Et bois, comme une pure et divine liqueur,

Le feu clair qui remplit les espaces limpides. »

La peinture comme le vecteur d’une salubrité mentale permettant au regardeur une échappée belle en un ailleurs, infini et indéfinissable. 

L’art de Claire Chesnier est inédit. Son apparente économie picturale, sa lumineuse sérénité, son relatif dépouillement provoquent une abondance d’émotion sans jamais la dire. Il envahit le regard qui s’y porte et qui s’y abandonne, l’entraînant, en toute liberté et indépendance d’esprit, à l’exercice d’une contemplation. Il est la possibilité d’un lieu où s’imaginer de nouveaux horizons, emprunter de nouveaux chemins, s’évader vers de nouveaux cieux - sinon en faire ressurgir qui sont enfouis au fond de la mémoire. On ne peut entrer dans cette œuvre sans ressentir un frémissement - comme un frisson existentiel -, celui d’avoir à franchir ce qui nous sépare du monde invisible, d’un là-bas plein de mystère.
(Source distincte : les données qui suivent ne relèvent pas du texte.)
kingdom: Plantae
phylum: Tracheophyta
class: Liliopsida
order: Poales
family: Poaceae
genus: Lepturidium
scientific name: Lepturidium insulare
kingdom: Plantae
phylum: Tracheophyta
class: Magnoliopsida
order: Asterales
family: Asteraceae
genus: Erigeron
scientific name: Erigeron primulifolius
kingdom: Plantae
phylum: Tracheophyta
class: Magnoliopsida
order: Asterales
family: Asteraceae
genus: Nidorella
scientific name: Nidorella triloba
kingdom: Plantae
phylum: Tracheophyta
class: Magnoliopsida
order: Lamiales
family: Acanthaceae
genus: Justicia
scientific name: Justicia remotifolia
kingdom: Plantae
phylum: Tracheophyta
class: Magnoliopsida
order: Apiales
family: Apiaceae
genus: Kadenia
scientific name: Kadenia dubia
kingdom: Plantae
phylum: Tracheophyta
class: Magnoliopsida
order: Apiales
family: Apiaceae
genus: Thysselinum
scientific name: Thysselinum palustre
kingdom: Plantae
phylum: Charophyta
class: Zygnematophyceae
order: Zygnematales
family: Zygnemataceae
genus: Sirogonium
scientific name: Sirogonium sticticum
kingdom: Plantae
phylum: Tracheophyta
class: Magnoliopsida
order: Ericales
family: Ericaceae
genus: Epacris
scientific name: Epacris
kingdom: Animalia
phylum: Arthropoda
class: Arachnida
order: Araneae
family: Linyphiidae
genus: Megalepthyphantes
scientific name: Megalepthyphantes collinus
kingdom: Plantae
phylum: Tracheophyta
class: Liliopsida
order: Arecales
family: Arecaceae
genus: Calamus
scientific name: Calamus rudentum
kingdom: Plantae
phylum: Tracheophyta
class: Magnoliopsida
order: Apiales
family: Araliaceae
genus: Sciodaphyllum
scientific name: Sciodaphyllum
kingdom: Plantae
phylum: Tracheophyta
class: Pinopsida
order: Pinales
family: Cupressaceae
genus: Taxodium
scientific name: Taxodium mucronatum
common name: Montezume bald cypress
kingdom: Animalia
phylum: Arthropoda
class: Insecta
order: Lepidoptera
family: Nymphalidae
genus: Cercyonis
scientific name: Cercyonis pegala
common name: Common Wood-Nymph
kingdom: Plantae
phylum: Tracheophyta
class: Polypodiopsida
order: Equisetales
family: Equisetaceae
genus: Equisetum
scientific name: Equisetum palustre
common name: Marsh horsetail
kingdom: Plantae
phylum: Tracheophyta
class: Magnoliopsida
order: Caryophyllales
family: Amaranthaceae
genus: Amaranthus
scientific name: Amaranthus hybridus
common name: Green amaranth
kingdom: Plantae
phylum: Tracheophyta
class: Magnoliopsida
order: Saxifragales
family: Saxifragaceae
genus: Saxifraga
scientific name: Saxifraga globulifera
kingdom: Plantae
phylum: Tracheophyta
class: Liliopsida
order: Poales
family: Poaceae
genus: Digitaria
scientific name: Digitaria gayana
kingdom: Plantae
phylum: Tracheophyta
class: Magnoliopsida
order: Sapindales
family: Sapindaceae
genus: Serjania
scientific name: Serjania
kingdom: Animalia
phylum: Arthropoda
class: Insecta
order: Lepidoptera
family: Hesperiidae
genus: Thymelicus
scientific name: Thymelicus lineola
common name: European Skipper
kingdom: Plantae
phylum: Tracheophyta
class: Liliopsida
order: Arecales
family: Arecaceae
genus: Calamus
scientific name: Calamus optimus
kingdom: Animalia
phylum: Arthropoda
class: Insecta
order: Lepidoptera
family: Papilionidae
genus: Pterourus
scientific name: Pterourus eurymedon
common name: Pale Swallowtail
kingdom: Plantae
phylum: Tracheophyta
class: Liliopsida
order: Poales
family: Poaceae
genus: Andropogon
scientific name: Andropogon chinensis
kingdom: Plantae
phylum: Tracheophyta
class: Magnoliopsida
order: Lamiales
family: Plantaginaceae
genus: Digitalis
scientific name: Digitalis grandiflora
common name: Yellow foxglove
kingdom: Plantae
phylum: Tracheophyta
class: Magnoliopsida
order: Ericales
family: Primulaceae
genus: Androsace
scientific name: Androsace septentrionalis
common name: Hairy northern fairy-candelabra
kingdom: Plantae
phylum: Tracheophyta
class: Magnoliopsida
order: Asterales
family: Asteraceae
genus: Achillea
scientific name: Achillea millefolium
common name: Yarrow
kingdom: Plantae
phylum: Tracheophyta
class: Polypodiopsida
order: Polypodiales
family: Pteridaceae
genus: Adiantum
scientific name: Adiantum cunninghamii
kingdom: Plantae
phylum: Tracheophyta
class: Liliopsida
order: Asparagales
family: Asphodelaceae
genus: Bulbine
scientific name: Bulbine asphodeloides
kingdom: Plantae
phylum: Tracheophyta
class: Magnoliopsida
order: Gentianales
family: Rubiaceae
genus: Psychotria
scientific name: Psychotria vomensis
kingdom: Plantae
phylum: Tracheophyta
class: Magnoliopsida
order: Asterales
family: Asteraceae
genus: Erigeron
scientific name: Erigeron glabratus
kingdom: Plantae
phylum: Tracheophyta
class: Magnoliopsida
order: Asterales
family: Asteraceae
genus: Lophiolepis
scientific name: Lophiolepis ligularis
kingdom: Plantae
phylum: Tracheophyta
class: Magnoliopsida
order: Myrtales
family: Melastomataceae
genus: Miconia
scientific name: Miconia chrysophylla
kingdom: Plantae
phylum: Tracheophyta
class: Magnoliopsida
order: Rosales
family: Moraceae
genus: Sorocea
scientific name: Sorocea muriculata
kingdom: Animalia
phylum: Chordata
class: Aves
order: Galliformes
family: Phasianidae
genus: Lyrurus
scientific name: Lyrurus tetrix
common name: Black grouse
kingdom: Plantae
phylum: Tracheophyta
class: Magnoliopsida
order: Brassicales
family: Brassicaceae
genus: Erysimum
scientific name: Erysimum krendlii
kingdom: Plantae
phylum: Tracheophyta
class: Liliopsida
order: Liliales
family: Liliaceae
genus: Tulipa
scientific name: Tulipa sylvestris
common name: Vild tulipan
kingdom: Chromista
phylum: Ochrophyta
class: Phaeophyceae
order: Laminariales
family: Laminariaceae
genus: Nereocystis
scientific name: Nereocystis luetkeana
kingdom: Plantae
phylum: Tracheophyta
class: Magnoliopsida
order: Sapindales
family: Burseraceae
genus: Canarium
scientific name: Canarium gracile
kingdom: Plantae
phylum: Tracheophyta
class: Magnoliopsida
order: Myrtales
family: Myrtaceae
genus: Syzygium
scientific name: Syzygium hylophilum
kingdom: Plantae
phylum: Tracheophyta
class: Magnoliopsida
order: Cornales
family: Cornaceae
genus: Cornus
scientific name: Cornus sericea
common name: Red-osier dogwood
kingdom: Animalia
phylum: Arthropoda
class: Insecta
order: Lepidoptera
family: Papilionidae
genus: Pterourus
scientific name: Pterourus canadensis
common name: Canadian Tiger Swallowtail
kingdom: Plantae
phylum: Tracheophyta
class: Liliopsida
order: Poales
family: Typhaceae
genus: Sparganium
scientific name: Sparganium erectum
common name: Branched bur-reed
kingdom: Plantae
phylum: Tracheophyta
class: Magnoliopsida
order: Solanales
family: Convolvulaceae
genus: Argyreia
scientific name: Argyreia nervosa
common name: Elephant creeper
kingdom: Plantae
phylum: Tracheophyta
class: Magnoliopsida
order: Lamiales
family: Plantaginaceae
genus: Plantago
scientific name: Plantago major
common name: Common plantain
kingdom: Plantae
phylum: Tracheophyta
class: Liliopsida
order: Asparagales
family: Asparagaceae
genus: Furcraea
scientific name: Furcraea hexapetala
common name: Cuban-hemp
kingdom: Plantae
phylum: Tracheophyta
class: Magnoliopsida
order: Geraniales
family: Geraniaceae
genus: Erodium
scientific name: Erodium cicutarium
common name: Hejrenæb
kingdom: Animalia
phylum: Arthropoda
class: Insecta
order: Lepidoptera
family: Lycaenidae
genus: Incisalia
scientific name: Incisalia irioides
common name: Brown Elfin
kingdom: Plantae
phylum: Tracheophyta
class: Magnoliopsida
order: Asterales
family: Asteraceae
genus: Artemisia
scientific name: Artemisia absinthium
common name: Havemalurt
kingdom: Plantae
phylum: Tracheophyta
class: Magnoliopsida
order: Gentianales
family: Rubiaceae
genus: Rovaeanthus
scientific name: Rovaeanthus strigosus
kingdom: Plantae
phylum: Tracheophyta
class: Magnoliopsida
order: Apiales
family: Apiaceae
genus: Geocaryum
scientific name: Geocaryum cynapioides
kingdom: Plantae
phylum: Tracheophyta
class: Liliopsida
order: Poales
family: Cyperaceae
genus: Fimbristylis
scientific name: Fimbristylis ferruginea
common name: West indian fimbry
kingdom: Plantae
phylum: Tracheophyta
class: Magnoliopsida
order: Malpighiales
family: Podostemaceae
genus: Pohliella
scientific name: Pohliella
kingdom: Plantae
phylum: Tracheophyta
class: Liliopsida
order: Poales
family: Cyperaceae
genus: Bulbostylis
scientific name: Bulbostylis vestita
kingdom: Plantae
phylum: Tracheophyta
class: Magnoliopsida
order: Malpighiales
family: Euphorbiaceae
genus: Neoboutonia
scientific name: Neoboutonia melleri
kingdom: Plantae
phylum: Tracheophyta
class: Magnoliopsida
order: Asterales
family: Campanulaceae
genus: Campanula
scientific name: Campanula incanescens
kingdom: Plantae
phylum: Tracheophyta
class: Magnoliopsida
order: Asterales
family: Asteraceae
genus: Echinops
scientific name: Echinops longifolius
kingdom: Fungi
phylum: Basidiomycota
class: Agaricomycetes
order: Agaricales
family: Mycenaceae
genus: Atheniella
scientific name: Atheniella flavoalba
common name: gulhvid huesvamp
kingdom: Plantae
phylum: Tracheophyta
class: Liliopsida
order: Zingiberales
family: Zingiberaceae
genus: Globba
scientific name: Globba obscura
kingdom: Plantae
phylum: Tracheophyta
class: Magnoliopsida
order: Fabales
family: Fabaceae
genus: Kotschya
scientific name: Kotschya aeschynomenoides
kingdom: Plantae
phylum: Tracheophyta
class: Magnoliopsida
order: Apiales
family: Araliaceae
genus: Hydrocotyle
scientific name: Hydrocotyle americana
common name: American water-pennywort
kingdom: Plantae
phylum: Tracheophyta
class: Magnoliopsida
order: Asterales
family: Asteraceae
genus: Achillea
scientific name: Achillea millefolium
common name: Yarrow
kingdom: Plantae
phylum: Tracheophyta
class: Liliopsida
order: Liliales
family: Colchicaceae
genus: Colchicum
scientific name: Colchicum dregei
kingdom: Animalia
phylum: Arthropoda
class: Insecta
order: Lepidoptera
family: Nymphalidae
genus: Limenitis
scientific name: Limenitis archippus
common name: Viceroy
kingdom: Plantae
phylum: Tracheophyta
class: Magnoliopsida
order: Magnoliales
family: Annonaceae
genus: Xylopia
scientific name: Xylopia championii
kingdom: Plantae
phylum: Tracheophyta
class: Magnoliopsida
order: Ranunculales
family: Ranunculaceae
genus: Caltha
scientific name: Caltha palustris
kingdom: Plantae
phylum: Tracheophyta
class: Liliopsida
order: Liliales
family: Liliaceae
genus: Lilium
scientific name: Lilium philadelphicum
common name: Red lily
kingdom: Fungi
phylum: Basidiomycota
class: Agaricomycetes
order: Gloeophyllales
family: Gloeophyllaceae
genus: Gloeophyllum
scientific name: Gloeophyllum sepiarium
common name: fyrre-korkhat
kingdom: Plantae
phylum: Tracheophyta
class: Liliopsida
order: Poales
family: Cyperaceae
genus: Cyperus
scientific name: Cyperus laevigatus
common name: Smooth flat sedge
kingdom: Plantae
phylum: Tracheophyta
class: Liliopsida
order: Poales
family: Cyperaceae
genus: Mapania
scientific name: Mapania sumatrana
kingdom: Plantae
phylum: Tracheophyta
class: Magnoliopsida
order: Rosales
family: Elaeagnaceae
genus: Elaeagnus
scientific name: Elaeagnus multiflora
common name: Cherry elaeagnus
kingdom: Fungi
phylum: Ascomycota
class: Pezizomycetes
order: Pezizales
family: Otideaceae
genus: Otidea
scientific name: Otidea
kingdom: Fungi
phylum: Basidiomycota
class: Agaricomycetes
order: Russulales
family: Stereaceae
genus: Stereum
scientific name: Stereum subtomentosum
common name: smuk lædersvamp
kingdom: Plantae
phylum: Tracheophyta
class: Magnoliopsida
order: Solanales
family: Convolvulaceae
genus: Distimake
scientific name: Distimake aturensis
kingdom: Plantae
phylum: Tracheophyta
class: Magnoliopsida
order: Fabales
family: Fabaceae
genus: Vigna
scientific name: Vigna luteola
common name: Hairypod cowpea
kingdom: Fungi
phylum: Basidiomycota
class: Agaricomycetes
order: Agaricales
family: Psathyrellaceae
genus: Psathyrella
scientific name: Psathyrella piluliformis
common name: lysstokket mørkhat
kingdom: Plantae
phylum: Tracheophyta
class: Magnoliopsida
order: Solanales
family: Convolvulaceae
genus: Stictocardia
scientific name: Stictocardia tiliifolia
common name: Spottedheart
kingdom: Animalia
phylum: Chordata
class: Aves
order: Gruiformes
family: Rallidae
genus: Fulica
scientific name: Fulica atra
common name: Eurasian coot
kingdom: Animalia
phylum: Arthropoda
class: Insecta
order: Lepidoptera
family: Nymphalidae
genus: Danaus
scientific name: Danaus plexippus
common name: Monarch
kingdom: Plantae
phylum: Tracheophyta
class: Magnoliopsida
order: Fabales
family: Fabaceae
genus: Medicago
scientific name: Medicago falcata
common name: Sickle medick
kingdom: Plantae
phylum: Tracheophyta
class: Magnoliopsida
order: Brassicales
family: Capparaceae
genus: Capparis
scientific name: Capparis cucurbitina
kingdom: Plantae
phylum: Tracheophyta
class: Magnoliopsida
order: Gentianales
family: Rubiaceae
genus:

On ne se projette jamais sans crainte dans l’inconnu mais les peintures à l’encre de Claire Chesnier nous enivrent de tant de lumière qu’on en oublie l’enjeu et se laisse littéralement ravir par elles. 

« Enivrez-vous », recommandait encore le poète. « Pour ne pas sentir l’horrible fardeau du temps qui brise vos épaules et vous penche vers la terre, il faut vous envirer sans trêve. » Mais de quoi ? De la lumière et des jours, répond le peintre.